1) Julgar juridicamente inexistente a penhora de quinhão hereditário em herança indivisa composta por bens sujeitos a registo que não foi efetuada mediante a inscrição da penhora nos respetivos serviços de registo.

Notifique”.

1.3. Inconformado com tal decisão dela recorreu o exequente C..., S.A., terminando a sua motivação com a conclusão que se transcreve:

“Em conclusão, portanto, no entender do recorrente, o despacho recorrido viola o disposto quer no artigo 781o, no 1, do Código de Processo Civil, quer no artigo 2o, no 1, do Código do Registo Predial, quer no artigo 11o do Código Civil, pelo que, por violação dos citados preceitos, o presente recurso deve ser julgado procedente e provado o despacho recorrido ser substituído por Acórdão que considere válido a penhora do quinhão hereditário em causa, e consequentemente a mesma existente.”

1.3. – Feitas as notificações a que alude o art.º 221.º, do C.P.C. não houve resposta.

1.4. – Foi proferido despacho a receber o recurso do seguinte teor:

O recurso é de apelação; e

Sobe imediatamente, em separado, e com efeito meramente devolutivo.

Fixa-se à causa o valor de €.6.238,19”.

1.5. –Colhidos vistos cumpre decidir.

                                               2. – Fundamentação


Os factos são os constantes do relatório supra.                                                        3. Motivação

3.1. É, em principio, pelo teor das conclusões do/a recorrente que se delimitam as questões a apreciar no âmbito do recurso (cfr. art.s 608º, n.º 2, 635º, n.º 4 e 639º, todos do C.P.C.).

Assim, a questão a decidir consiste em saber se a penhora de quinhão hereditário (penhora de direitos) sobre uma herança indivisa constituída por bens imóveis (ou outros bens sujeitos a registo) está sujeita a registo para produzir os deus efeitos.

Segundo o recorrente o despacho recorrido viola o disposto quer no artigo 781.º, n.º 1, do Código de Processo Civil, quer no artigo 2.º, n.º 1, do Código do Registo Predial, quer no artigo 11.º do Código Civil, pelo que pugna pela revogação do despacho recorrido e a sua substituição por outro que considere válida a penhora do quinhão hereditário em causa.

Vejamos:

No artigo 781º do Código de Processo Civil (correspondente ao anterior artigo 862º) estabelece-se as especialidades do procedimento da penhora que tenha por objecto o quinhão em património autónomo ou direito a bem indiviso não sujeito a registo, prescrevendo-se a este respeito no n.º 1 que: “Se a penhora tiver por objecto quinhão em património autónomo ou direito a bem indiviso não sujeito a registo, a diligência consiste unicamente na notificação do facto ao administrador dos bens, se o houver, e aos contitulares, com a expressa advertência de que o direito do executado fica à ordem do agente de execução, desde a data da primeira notificação efectuada”.

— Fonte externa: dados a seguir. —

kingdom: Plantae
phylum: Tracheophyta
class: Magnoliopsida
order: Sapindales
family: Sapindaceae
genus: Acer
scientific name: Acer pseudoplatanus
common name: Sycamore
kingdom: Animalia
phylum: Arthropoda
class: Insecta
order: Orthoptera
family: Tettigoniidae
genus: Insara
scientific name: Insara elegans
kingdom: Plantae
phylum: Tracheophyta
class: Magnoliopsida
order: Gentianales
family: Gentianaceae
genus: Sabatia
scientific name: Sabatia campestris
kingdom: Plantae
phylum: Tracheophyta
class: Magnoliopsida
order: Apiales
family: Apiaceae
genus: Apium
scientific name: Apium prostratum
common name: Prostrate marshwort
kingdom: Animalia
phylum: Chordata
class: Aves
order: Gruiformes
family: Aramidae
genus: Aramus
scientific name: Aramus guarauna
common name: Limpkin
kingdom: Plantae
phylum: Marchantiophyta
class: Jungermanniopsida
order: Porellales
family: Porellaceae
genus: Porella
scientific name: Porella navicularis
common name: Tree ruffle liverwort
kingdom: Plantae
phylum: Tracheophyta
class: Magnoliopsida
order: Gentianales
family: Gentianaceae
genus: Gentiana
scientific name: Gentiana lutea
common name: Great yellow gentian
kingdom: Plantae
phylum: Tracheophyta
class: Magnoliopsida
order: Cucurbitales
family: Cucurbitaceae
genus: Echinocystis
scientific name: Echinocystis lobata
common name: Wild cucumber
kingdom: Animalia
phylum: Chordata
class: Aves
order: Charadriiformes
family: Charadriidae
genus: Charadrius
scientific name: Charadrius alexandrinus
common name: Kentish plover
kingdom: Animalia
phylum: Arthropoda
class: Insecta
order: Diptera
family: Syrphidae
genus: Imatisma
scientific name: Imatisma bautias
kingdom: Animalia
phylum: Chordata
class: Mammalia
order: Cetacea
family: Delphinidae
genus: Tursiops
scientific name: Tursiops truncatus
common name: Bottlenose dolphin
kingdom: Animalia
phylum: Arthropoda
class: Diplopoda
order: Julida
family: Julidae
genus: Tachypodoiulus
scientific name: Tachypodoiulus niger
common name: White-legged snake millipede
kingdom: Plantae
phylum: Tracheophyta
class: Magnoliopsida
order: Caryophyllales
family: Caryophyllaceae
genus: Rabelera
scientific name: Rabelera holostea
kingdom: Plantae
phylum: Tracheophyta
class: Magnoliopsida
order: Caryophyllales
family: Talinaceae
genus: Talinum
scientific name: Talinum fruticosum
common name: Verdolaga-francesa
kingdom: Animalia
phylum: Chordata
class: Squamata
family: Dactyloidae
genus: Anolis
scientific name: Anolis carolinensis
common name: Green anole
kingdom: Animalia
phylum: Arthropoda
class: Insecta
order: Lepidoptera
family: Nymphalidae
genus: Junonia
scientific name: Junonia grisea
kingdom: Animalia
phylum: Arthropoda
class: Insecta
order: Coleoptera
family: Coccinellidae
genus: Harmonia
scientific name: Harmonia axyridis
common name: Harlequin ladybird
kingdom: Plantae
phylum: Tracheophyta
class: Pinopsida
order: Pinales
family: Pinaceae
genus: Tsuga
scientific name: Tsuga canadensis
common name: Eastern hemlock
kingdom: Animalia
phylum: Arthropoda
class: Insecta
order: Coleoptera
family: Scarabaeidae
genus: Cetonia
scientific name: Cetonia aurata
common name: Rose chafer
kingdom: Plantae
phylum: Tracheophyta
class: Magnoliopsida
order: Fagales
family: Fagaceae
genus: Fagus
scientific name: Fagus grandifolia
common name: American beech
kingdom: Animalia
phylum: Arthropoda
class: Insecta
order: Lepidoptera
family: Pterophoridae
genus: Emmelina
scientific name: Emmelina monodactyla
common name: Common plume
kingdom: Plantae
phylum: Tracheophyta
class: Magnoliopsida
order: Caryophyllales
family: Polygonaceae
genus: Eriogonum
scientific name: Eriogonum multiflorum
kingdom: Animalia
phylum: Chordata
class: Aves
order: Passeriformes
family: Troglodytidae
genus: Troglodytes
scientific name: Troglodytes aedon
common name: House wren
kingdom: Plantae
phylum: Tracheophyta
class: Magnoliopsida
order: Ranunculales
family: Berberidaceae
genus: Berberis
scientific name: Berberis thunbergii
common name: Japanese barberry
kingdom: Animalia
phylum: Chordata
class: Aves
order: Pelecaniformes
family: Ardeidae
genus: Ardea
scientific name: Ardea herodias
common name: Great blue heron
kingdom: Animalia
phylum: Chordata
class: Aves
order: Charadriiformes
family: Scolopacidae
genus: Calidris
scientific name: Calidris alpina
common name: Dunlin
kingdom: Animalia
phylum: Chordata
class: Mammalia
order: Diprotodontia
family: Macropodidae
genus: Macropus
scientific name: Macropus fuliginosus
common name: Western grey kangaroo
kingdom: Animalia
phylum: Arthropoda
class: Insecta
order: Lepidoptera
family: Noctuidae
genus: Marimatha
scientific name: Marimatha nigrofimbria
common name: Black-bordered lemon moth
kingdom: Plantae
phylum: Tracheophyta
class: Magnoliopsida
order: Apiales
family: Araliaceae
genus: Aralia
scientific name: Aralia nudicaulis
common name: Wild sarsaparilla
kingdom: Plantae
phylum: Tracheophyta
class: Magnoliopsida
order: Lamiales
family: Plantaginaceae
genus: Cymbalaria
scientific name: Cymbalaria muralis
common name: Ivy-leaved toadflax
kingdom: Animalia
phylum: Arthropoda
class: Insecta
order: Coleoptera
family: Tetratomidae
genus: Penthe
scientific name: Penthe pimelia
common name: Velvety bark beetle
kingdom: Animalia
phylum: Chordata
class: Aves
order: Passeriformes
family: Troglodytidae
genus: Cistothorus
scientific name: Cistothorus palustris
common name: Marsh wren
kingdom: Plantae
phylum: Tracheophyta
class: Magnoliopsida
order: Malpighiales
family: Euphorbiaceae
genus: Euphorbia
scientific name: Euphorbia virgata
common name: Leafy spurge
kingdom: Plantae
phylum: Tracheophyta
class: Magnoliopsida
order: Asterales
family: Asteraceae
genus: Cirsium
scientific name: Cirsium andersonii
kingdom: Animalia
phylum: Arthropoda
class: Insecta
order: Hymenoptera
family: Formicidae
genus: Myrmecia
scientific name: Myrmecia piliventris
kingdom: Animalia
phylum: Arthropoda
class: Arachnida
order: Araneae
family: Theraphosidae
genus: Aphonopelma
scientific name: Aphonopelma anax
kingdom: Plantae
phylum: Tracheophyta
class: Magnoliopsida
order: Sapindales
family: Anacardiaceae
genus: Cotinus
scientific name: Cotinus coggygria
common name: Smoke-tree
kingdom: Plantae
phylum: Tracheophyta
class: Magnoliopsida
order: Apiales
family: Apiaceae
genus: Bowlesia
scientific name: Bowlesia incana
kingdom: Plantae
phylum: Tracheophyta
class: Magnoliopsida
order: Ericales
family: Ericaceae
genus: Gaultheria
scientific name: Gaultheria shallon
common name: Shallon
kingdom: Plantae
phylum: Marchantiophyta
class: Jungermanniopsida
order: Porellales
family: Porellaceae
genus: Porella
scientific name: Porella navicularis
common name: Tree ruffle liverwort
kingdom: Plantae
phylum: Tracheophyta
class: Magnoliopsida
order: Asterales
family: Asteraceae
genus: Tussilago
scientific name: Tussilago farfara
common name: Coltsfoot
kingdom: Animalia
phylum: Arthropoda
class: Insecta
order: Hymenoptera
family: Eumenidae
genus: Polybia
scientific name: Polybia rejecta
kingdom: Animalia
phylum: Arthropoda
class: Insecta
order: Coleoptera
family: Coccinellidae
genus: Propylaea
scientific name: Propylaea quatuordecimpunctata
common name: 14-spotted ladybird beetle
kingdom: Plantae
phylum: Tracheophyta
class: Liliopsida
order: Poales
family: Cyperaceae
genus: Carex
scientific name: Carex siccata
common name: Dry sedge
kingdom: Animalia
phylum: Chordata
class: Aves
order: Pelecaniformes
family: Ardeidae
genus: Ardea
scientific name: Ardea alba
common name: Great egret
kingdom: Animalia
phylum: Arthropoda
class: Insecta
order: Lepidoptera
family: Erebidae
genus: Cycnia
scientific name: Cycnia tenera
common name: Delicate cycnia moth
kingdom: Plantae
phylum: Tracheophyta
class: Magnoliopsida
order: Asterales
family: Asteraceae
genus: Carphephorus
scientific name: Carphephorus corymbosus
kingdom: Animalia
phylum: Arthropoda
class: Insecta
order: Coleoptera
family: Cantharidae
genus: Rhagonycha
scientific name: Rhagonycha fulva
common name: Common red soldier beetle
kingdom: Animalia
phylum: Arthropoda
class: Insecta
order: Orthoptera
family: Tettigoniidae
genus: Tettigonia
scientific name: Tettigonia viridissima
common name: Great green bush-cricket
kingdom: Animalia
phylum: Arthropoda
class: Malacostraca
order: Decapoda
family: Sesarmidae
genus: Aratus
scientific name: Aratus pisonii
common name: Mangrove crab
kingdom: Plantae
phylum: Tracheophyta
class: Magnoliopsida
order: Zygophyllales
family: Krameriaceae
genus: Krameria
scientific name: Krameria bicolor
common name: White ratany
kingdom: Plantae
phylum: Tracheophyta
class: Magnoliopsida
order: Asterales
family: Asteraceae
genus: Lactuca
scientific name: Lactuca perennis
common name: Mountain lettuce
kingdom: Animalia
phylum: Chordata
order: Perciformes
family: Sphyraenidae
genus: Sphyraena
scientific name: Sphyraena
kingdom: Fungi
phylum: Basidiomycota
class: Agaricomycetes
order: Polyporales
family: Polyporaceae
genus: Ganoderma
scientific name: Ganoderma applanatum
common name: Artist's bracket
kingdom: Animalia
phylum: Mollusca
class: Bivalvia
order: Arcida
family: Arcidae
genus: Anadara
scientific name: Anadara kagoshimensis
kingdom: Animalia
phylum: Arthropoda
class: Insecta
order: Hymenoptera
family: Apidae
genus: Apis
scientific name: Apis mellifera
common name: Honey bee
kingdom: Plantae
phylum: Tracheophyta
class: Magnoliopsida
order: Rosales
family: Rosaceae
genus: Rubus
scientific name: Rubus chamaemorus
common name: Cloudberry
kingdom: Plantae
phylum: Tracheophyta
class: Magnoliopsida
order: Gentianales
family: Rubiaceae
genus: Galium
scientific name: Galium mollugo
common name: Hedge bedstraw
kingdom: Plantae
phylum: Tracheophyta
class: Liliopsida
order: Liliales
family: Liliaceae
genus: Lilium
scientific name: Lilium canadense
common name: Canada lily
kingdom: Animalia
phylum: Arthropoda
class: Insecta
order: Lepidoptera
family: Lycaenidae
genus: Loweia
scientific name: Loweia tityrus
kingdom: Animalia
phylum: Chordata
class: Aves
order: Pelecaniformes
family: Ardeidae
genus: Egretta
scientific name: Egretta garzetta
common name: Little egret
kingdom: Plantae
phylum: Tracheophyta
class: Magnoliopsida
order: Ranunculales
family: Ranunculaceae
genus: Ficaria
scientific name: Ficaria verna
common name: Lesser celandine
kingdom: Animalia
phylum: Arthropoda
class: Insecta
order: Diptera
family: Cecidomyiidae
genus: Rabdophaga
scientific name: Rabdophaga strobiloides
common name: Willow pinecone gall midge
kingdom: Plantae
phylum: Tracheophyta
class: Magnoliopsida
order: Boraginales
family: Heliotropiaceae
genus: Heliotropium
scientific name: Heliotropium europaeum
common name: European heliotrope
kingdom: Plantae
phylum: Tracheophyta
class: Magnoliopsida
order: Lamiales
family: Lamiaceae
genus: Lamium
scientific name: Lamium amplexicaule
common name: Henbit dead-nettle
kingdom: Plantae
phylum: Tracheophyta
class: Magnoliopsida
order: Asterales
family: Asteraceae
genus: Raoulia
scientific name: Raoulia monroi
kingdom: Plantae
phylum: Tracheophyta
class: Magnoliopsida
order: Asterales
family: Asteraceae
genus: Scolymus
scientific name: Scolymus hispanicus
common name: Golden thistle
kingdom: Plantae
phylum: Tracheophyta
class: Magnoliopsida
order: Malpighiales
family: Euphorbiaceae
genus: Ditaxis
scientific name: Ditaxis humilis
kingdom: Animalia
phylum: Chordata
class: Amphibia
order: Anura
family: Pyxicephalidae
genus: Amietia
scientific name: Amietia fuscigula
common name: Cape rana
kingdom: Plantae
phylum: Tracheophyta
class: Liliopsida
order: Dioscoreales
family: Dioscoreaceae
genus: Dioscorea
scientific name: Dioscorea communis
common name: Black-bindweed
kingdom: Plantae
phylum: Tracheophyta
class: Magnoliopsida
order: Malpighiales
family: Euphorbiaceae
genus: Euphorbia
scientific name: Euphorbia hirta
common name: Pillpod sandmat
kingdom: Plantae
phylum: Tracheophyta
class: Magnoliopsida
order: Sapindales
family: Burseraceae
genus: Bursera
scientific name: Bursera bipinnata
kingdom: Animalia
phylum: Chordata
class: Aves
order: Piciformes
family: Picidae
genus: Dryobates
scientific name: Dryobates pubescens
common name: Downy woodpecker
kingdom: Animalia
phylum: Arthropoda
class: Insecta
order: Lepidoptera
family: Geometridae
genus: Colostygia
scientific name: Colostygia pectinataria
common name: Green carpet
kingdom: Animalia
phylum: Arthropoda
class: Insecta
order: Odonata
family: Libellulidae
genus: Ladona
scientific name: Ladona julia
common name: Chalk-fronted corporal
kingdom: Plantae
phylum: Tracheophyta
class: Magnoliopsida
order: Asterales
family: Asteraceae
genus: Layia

Relativamente às regras da sucessão, esta “abre-se no momento da morte do seu autor”, sendo então “chamados à titularidade das relações jurídicas do falecido aqueles que gozam de prioridade na hierarquia dos sucessíveis, desde que tenham a necessária capacidade” – cf. artigos 2031º e 2032º, nº. 1, ambos do Cód. Civil.

Pelo acto de aceitação da herança adquire-se “o domínio e posse dos bens (…), independentemente da sua apreensão material”, retroagindo-se os efeitos daquela “ao momento da abertura da sucessão” – cf. artº. 2050º do Cód. Civil.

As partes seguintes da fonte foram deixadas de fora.